If $6$ is opposite $1$ , then on the remaining four faces, $2$ must not be opposite $5$ (this condition is sufficient, since in this case $3$ is opposite $4$ iff $2$ is opposite $5$ ). Thus, the middle four faces can read $2345, 2543, 2435, 2534$ . When constructing these faces, it is necessary that two paths don't share the same cycle, i.e. $2345 = 3452 = 4523 = 5234$ . Additionally, note that it doesn't matter if $1$ or $6$ is on top because replacing one with the other will simply result in a rotation of one of the orientations above.

If $6$ is not opposite $1$ , there are four choices of what number to put opposite.

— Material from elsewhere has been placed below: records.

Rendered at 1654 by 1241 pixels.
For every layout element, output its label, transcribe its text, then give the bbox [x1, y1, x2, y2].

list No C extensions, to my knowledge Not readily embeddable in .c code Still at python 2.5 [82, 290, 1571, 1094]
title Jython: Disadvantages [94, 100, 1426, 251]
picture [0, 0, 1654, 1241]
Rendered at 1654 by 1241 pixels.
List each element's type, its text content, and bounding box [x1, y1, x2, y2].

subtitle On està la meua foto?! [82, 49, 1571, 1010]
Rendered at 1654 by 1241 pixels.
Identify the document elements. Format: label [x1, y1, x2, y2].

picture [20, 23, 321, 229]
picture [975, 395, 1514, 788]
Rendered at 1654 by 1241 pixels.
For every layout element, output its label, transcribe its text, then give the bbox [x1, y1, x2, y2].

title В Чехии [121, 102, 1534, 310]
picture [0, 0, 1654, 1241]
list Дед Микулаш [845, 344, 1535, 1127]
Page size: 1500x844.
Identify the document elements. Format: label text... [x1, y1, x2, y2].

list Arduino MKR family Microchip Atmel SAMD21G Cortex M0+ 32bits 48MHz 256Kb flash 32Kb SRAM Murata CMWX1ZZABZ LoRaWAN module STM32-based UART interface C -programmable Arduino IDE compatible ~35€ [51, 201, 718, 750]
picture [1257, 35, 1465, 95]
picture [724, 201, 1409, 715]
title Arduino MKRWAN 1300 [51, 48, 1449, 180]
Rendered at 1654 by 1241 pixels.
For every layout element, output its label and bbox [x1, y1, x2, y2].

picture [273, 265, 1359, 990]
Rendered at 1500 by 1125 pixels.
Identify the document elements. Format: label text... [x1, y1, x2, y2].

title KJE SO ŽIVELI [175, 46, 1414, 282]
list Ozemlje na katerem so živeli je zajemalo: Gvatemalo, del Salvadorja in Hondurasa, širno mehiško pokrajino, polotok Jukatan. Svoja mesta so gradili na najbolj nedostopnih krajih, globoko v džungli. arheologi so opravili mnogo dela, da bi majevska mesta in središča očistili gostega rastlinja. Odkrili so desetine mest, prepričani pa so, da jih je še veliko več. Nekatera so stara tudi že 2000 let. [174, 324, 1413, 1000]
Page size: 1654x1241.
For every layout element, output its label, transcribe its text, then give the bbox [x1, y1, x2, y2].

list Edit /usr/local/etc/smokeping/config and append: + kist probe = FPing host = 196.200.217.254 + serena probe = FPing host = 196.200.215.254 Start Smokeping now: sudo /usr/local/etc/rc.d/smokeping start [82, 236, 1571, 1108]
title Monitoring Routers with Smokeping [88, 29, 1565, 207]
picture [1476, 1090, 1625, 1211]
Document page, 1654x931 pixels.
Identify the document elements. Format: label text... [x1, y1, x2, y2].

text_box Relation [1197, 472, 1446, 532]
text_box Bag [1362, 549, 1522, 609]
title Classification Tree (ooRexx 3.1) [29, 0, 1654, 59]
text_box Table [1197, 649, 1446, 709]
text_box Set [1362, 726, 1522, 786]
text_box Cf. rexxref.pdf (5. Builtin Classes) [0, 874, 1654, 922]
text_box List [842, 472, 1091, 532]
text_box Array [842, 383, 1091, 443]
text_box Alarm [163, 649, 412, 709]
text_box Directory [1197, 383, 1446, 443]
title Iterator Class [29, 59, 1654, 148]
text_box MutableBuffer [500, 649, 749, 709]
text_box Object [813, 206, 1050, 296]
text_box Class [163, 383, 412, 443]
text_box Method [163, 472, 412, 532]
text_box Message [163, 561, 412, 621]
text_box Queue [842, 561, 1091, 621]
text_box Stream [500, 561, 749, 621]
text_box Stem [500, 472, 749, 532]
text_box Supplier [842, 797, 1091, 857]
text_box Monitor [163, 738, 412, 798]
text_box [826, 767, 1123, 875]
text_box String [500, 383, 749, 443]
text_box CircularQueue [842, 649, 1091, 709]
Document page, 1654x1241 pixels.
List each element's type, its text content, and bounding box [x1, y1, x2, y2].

Then, the other $4$ faces can be oriented in any way. To make sure that one orientation is not a rotation of another, we must again ensure that each "cycle" is unique. Put four coordinates on a plane and label them $A, B, C, D$ . Since the path is cyclic we can choose any starting point. Then there are $3$ points that one could go to next, and after that there are another $2$ points, and then we must visit the last point and return to the beginning point, giving us $3! = 6$ cycles (this holds for all cycles of size $n$ ). Thus there are $4 * 6 = 24$ orientations in this case.

$24 + 4 = 28$

Without loss of generality, let the base number be 1 Suppose we ignore the constraints, how many ways are there to place the numbers? 5 ways to choose the number at the top. For the numbers at the sides, circular permutation of 4 numbers = 3!=6 5*6=30 Now consider the constraints. Number at the top must be 6 Then, we have to permutate 2 pairs (2,5) (3,4) in a circle so that the numbers are opposite each other. 2 ways to do that. Hence 30-2=28

We do this with complementary counting. First count the number of ways we can number a cube in total. Since rotations do not matter, we put the side with the number 6 on the face on the table. We then have a choice of 5 numbers to put on the top face.

The remaining 4 numbers go on the sides, but since we can rotate the 4 faces, its the same problem as arranging 4 numbers in a circle and we have $3!$ ways of arranging them. So there are $5\times3!=30$ ways of arranging the numbers on the faces.

Next we try and find the number of ways in which the opposite side do add up to 7. The only ways are the pairs $(1,6), (2,5), (3,4)$ . Once again, put 6 on the bottom and 1 must go on the top. Without loss of the number of permutations you can pick a pair of faces for the $(2,5)$ pair. Then we have 2 choices for the $(3,4)$ pair (3 goes either to the left or the right of 2).

So the required number of ways is $30-2=\fbox{28}$

Let's first count the number of ways of having the sum equal to 7; the opposite faces must be $\{3,4\},\{2,5\},\{1,6\}$ . Once we label a number on one side, the opposite side automatically becomes labeled; therefore, this yields $3!=6$ . However, we can always switch the two numbers on the opposite sides, so there are $2^3=8$ ways to do that. Therefore there are $6 \times 8=48$ ways of getting a sum of 7 when we ignore rotations and reflections.

There are a total of $6!$ ways of labeling the cube when we ignore rotations and reflections. To accommodate for this, we must divide by $6 \times 4=24$ .

Therefore, there are $\frac{6!-48}{24}=\boxed{28}$ ways.